Other historical races are even more potent illustrations. In 1972 and 1984 Nixon and Reagan were known to be the winners well in advance. Voter's anywhere were perfectly free to use 3rd party candidates to indicate that they wanted to shift the spectrum of debate without having to worry about electing someone they wanted least. Yet no such pattern presents itself.

This shouldn't be surprising. The parties have a strong incentive to try to expand their tents by incorporating as many third parties as possible. While strict libertarians may find the GOP simply intolerable, enough of them are able to make common cause with the GOP.

There are other types of democratic systems which would probably produce more 3rd parties. For example, proportionate voting schemes where you get multiple votes that you can either give all to one person or split up among several candidates would likely result in more and smaller parties. But the thesis that the US is ruled by an elite at odds with the vaste majority simply doesn't hold water and, IMO, is little more than an attempt to dodge responsibility

Boonton writes:

The Republicans did not deserve to be in control, but the Democrats deserved it even less. The Tea Party movement has a lot to due with this thought processes.

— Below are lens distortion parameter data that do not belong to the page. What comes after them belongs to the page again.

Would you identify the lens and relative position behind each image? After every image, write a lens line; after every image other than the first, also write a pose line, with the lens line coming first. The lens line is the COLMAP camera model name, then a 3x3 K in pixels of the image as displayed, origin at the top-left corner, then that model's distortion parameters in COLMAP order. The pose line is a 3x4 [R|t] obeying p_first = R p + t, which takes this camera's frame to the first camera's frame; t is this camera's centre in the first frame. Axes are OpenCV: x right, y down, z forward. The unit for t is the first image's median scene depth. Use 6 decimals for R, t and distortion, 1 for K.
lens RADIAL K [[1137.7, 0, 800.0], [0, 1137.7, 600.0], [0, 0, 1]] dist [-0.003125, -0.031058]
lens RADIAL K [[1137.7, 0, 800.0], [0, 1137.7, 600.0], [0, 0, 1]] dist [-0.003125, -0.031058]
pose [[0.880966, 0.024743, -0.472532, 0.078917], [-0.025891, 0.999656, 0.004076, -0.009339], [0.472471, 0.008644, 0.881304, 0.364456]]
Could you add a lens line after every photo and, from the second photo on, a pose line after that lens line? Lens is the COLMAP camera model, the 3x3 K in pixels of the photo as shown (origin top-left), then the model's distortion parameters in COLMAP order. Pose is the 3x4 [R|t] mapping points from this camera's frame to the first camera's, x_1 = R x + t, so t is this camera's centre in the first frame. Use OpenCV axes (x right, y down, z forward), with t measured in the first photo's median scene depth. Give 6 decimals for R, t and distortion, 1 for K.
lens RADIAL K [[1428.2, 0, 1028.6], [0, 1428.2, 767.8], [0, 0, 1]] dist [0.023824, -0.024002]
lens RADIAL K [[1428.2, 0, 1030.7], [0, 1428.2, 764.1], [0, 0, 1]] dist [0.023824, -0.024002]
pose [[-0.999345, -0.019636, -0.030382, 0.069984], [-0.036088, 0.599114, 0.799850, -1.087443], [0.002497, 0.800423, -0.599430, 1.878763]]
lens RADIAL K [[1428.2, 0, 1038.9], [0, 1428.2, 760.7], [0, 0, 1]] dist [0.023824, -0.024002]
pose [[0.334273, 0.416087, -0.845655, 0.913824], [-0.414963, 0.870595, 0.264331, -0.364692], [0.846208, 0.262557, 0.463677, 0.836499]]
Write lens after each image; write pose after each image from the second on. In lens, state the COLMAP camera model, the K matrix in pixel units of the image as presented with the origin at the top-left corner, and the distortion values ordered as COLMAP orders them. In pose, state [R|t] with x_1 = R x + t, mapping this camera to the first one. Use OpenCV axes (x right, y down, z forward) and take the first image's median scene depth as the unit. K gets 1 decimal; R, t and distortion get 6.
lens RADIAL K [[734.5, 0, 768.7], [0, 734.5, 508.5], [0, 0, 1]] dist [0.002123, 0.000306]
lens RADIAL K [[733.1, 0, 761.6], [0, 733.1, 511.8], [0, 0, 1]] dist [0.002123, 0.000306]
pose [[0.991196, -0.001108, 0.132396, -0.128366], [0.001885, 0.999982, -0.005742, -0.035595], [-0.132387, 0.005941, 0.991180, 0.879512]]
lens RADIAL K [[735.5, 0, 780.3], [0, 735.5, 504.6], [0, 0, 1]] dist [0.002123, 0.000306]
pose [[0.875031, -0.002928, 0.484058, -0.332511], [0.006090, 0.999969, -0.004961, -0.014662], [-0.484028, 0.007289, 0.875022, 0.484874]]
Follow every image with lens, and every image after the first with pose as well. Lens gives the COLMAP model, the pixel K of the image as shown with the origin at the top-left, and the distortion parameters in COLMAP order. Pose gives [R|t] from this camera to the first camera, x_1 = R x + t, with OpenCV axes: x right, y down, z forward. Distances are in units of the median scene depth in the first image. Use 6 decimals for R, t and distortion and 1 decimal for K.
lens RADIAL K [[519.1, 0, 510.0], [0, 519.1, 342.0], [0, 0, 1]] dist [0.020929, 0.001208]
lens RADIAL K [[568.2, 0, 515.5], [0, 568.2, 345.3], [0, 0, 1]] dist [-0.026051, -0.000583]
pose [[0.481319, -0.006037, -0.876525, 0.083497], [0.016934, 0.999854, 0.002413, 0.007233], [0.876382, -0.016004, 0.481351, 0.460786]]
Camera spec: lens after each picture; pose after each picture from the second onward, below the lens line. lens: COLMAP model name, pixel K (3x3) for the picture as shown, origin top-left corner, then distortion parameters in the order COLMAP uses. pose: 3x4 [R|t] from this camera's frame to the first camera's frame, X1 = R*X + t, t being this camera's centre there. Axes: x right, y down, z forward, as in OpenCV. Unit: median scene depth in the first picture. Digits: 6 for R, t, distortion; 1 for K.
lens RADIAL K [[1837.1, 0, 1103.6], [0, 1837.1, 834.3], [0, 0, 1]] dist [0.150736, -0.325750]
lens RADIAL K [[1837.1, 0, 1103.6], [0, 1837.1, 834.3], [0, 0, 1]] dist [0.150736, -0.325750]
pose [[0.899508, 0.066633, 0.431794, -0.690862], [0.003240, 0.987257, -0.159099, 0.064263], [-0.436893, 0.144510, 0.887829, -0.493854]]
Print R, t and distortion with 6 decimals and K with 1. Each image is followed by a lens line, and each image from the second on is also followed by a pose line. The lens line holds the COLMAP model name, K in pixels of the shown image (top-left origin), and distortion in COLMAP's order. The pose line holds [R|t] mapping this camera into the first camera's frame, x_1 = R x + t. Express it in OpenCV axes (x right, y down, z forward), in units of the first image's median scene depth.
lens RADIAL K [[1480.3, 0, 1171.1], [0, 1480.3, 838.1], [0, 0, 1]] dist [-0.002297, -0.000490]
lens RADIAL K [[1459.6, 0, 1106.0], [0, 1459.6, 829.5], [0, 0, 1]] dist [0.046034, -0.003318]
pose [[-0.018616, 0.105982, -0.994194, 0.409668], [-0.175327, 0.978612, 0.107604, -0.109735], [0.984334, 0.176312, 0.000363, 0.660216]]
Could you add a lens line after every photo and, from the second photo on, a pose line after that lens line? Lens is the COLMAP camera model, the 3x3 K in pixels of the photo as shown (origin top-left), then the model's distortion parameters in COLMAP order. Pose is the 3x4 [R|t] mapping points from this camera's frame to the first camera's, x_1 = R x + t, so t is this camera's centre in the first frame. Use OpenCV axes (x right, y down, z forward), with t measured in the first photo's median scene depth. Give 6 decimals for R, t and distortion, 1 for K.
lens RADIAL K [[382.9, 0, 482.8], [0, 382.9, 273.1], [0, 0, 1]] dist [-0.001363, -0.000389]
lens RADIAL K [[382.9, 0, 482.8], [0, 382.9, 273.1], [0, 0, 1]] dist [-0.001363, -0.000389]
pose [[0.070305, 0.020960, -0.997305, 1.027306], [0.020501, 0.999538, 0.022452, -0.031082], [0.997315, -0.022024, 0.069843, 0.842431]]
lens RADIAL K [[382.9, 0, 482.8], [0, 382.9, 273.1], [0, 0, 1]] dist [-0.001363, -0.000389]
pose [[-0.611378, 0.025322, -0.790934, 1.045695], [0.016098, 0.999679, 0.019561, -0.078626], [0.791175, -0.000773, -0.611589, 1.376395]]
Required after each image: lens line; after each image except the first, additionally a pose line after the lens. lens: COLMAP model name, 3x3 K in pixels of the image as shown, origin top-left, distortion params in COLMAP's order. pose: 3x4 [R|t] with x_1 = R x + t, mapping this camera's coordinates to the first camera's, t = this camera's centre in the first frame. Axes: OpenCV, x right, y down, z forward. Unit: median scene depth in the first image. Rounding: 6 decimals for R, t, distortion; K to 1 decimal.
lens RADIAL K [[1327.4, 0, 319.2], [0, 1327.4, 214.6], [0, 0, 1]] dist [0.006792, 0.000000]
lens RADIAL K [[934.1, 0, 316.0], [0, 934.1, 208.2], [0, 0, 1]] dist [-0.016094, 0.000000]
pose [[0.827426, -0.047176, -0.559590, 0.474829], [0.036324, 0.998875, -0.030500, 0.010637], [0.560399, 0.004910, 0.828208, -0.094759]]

Kind of odd that their favorite daughter is the VP nominee from the last Presidential race! Let me say this about the Tea Party:

1. They are not a majority and if they were forced to provide coherent policy positions (such as demanding drastic spending cuts but Medicare spending cuts are 'killing grandma') they would be even more of a minority.

2. I think they are more about striking a pose. They are like Democrats in the 1980's who would cry and cheer at speeches by Jesse Jackson or Ted Kennedy but in the end would not commit to them, would not nominate them. Republicans are just as good. Ron Paul is a hero until it comes time to actually nominate someone, at which point the 'safe choices' like McCain and Romney actually get votes. IMO the Republican Party does a B+ job of incorporating the Tea Party.

If every single state did that or something like it for federal offices there would actually be viable third parties. We have been brainwashed in thinking that we should vote for the lesser of two evils because we want our vote to count.

Except you do end up with a 'lesser of two evils'. I think you're describing a run off system where if the winner of the first race doesn't get 50%+, the top two people face off in a 2nd election. But voters who supported all the other candidates now must face a 'lesser of two evils' in this second election where the person they vote for is not their first choice. You carp about 'the system' limiting choice but in demanding a winner with the majority vote you accomplish this by.....tadah...a system that limits choice to force a winner with a majority vote!

I think the problem here is the paradign that 50%+1 = 100%. It doesn't. Holding 48% of the market is very powerful. Holding 2% is not. The system we have exagerates small wins into 'landslides'. For example, in 1984 many remember the map of the US with all but one state colored as a win for Reagan. But over 40% of the voters went for Mondale.

IMO voting is a bit like a market. Getting 35% in a 3-way race merits a win, but its not much of a strong mandate. If voters really don't like the guy, they will likely unite in a single person to challenge him in the next election. Unless he does a good job responding to public opinion, his future job prospects don't look good. Likewise winning 58% is a pretty potent win. But it doesn't mean the issue is settled. It's never settled. The 42% minority only has to convert 1/3 of the 58% voters to oust the guy in the next go around.

I'm not hung up on a candidate getting 50%+. For example, look at the 2000 race in Florida. Whichever way you felt about it, the fact is either Bush or Gore won it with a super razor thin margin. We can ditter for eternity about hanging chads but no argument can ever be made that either candidate really captured the voters in 2000.

John writes:

The commenters already hit every intelligent point to be made about this dribble.

I just want to point out that the outrageously stupid seems a lot more so when spoken in language usually reserved for rational argument, by someone who should know better. I can handle it from Glenn Beck but somehow in this forum it was a little hard to take.